Let's use scipy to filter out the low frequencies.

In [None]:
import scipy.signal

In [None]:
# We'll make a high-pass, order-6 butterworth filter
# Let's put the cutoff at 64 Hz

# Don't worry about the details here: this is a pretty standard way
# to do filtering

b, a = scipy.signal.butter(6, 64, btype='high', fs=sr)

# Now that we have our coefficients, we can filter the signal
y_high = scipy.signal.filtfilt(b, a, y)

In [None]:
# Let's listen to our output
Audio(data=y_high, rate=sr)

In [None]:
# Now let's compute the spectrogram again and plot it
D_high = librosa.stft(y_high)
S_high = np.abs(D_high)
S_high_db = librosa.amplitude_to_db(S_high, ref=np.max)

In [None]:
librosa.display.specshow(S_high_db, x_axis='time', y_axis='log')
plt.colorbar()

# No more low-frequency noise!

Let's see how that impacts our silence detection.

In [None]:
energy_high = librosa.feature.rms(S=S_high)

In [None]:
# Or we can plot in decibels
plt.plot(times, librosa.amplitude_to_db(energy_high[0], ref=np.max))
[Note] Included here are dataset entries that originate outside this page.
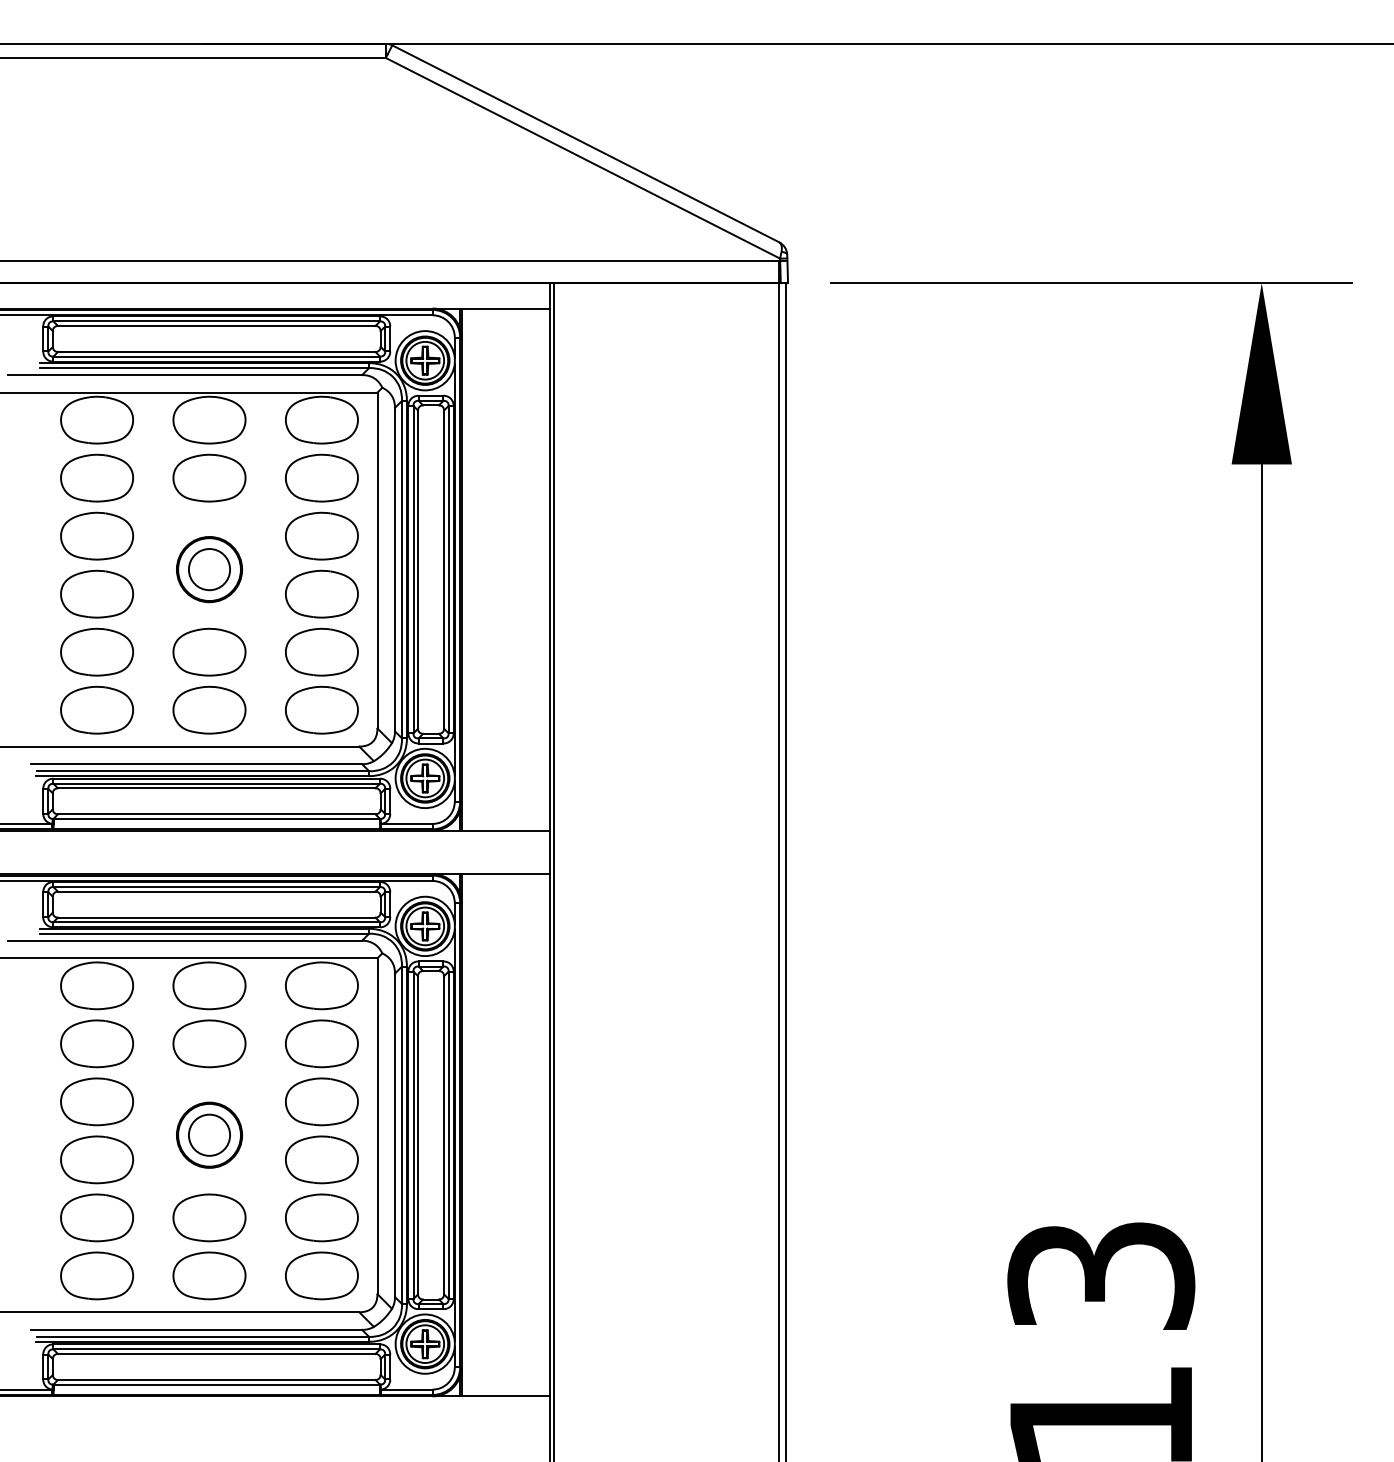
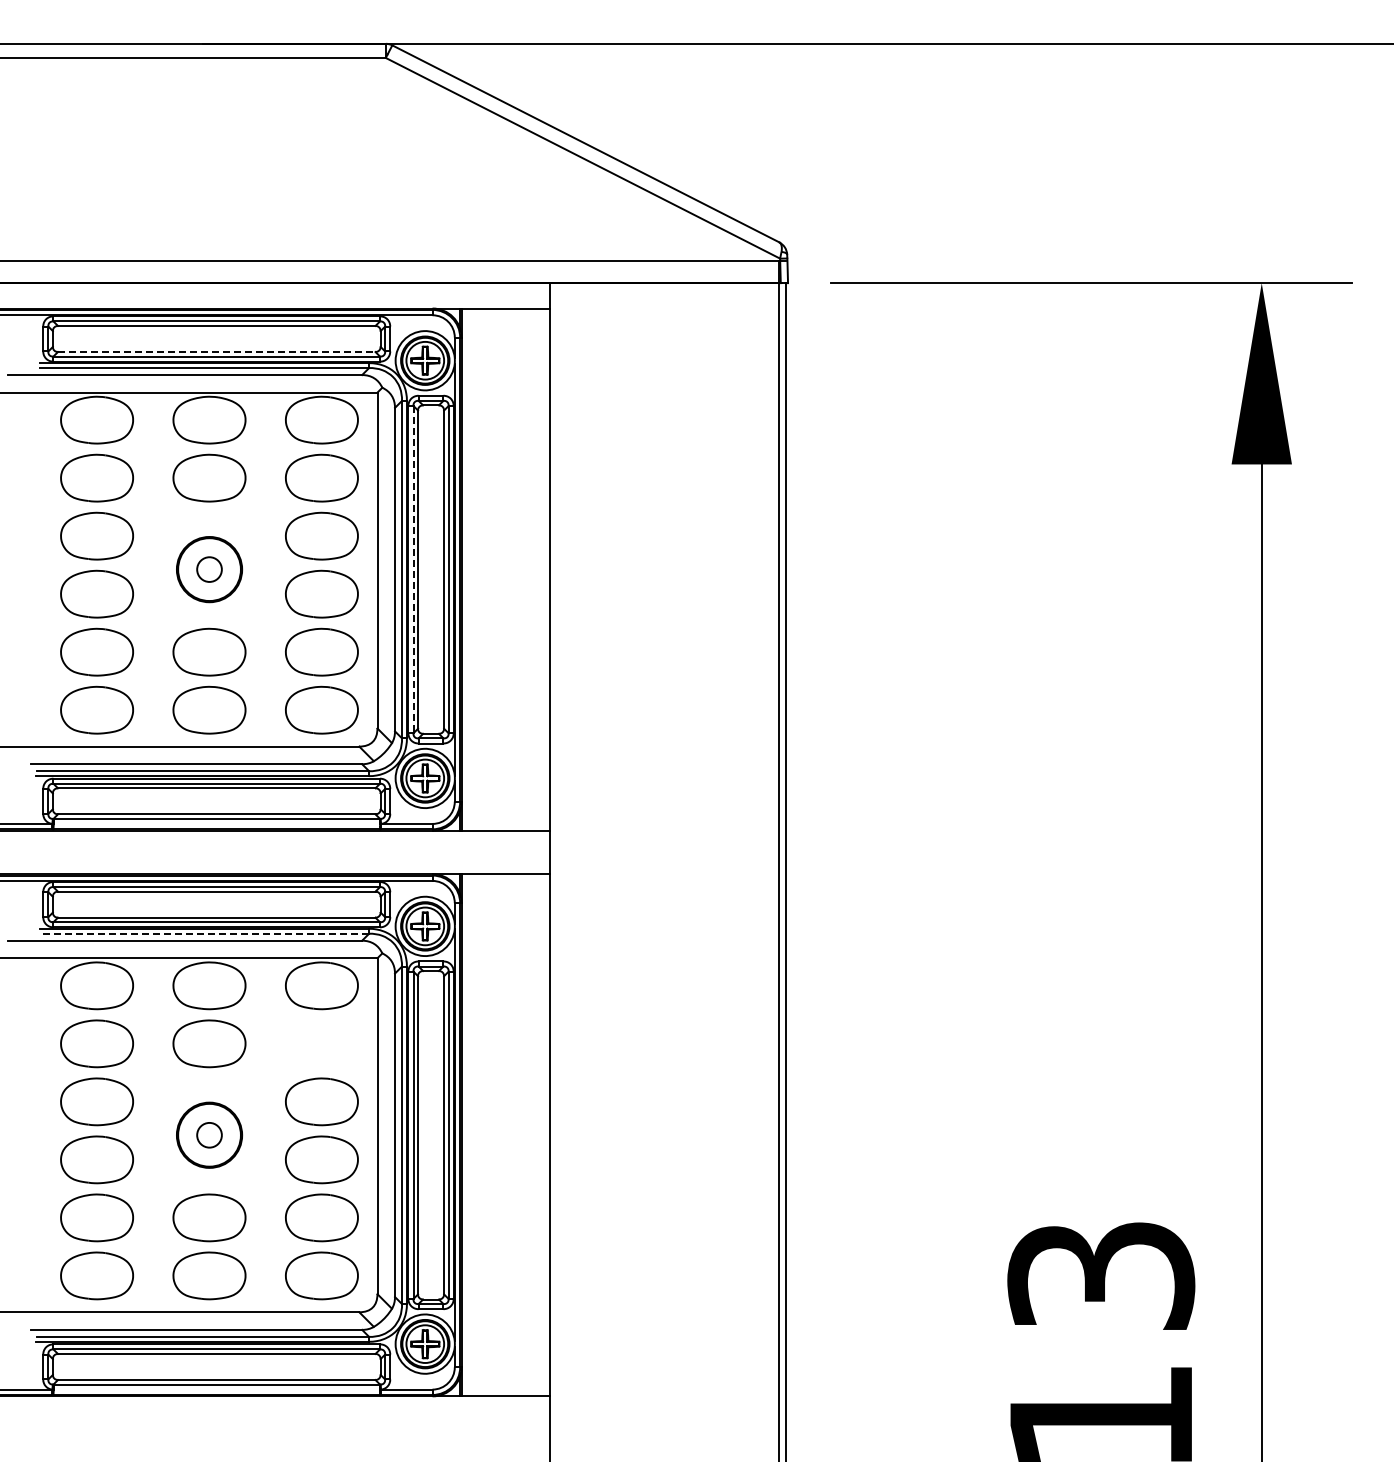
line at (216, 352): solid -> dashed
circle at (209, 569) diameter: 41 px -> 25 px
line at (413, 569): solid -> dashed
line at (554, 870): present -> none
line at (204, 933): solid -> dashed
part at (321, 1043): present -> none
circle at (209, 1134) diameter: 41 px -> 25 px
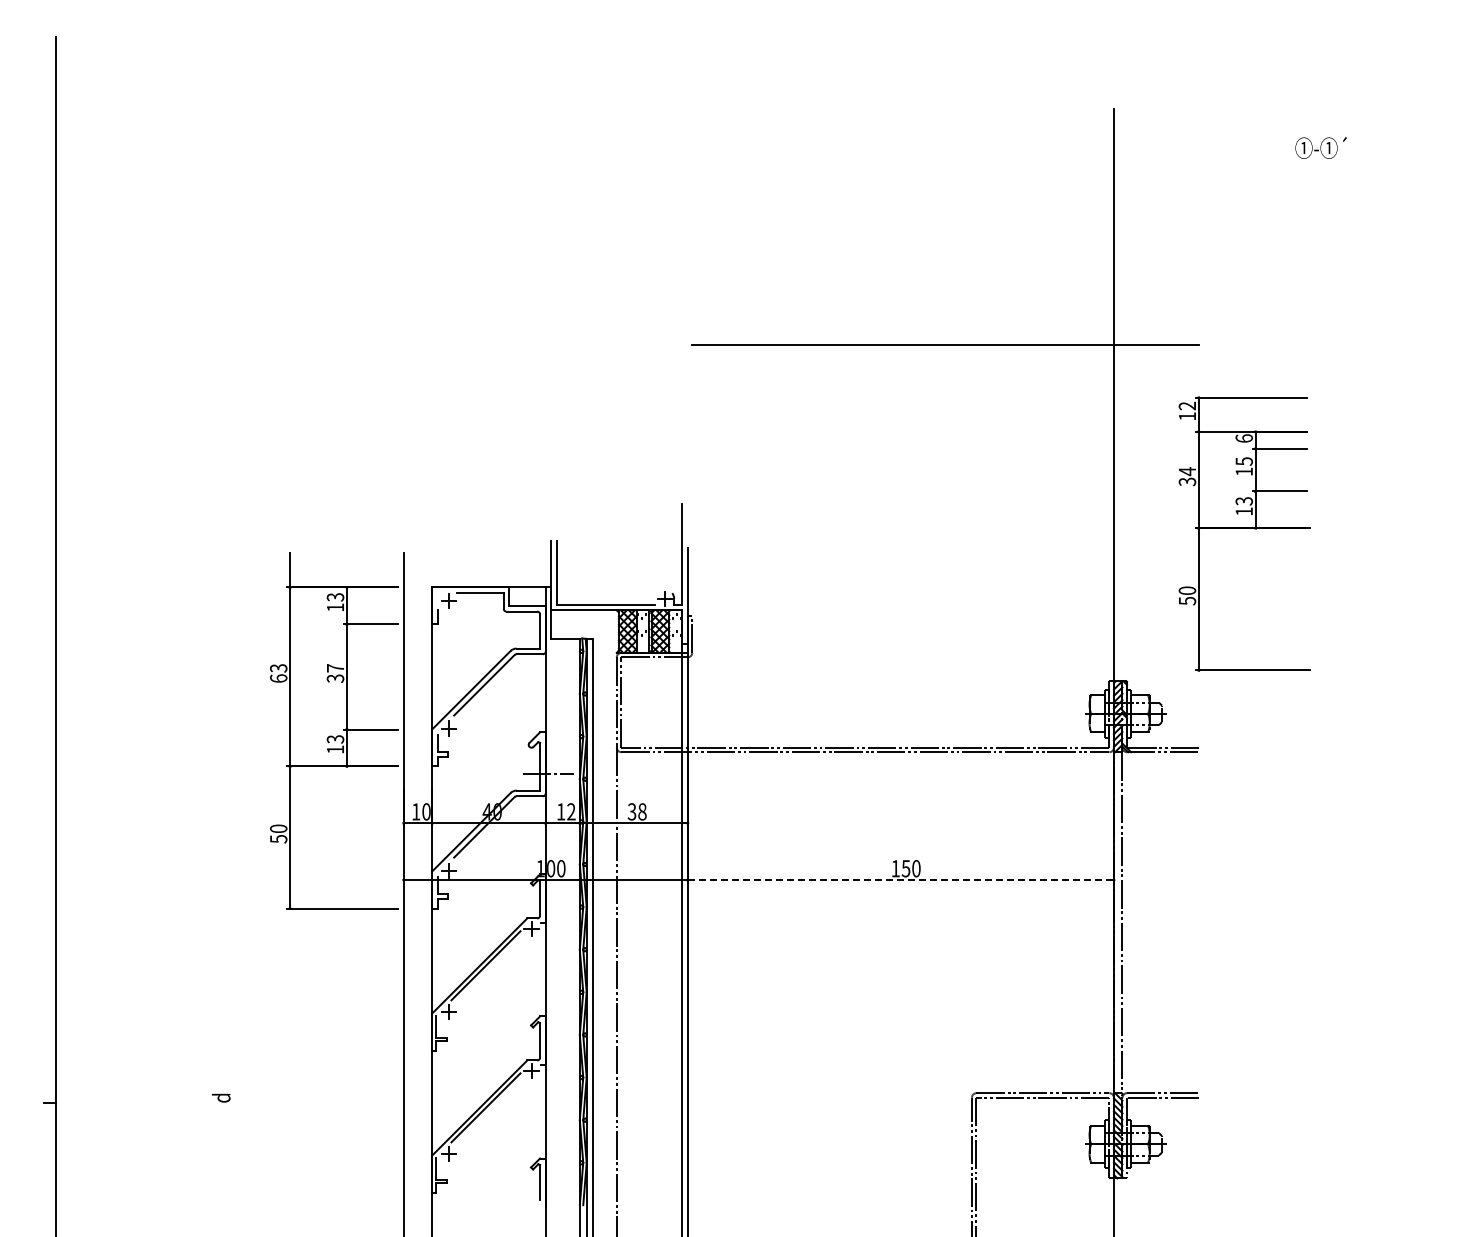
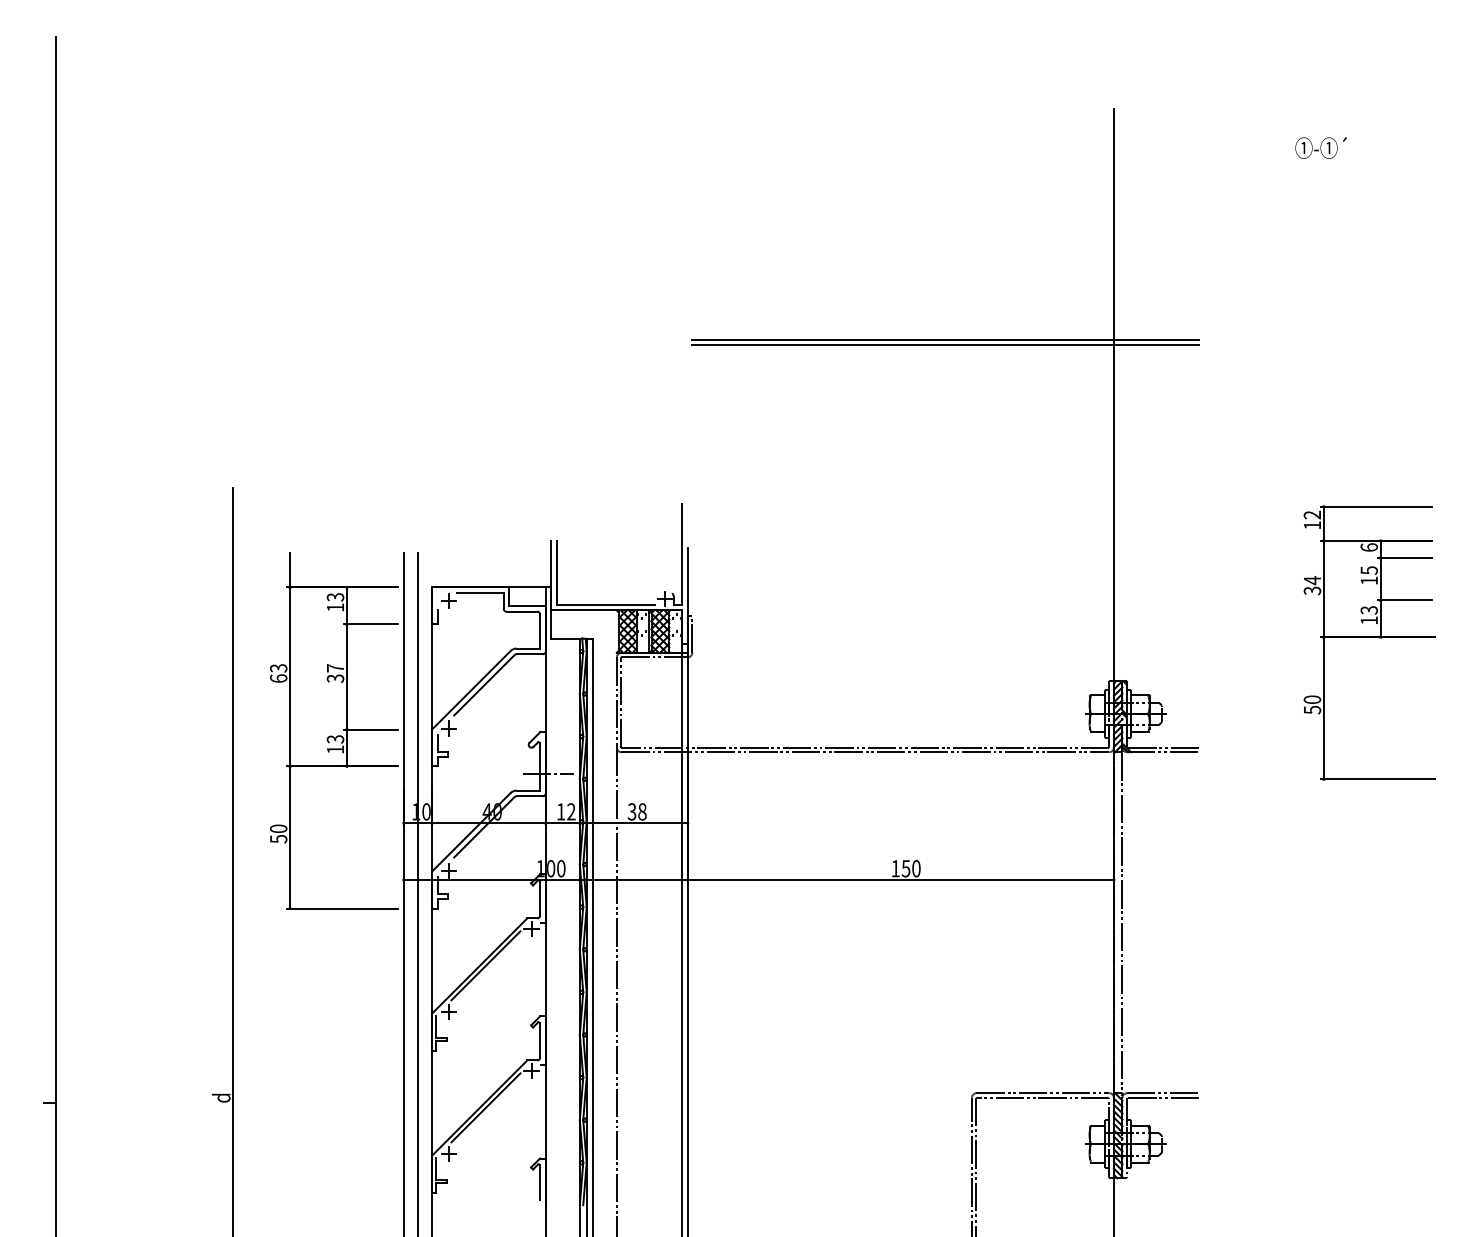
line at (945, 340): none -> present
part at (1244, 533) position: (1244, 533) -> (1369, 642)
line at (233, 860): none -> present
line at (901, 880): dashed -> solid
line at (417, 892): none -> present
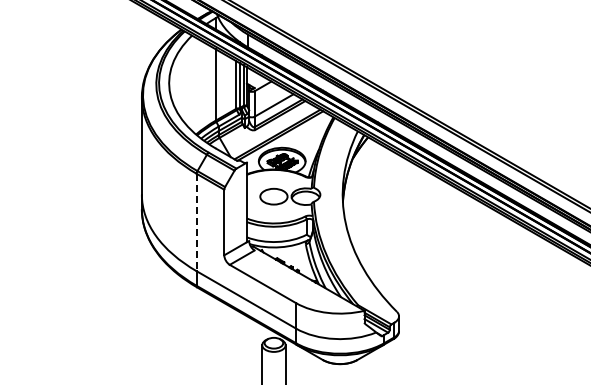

### That's much more like it!

In [None]:
new_splits = librosa.effects.split(y=y_high, top_db=30)

In [None]:
Audio(data=y[new_splits[0, 0]:new_splits[0, 1]], rate=sr)

In [None]:
Audio(data=y[new_splits[1, 0]:new_splits[1, 1]], rate=sr)

In [None]:
Audio(data=y[new_splits[2, 0]:new_splits[2, 1]], rate=sr)

# Wrapping up

In this notebook, you've done the following:

1. Computed features from audio and visualized the result
2. Implemented rules for splitting silence from non-silence
3. Iterated on the design by incorporating signal filtering

Once you've completed this part, try loading another example file.  Does the method still work, or does it need more refinement?  What might you do differently?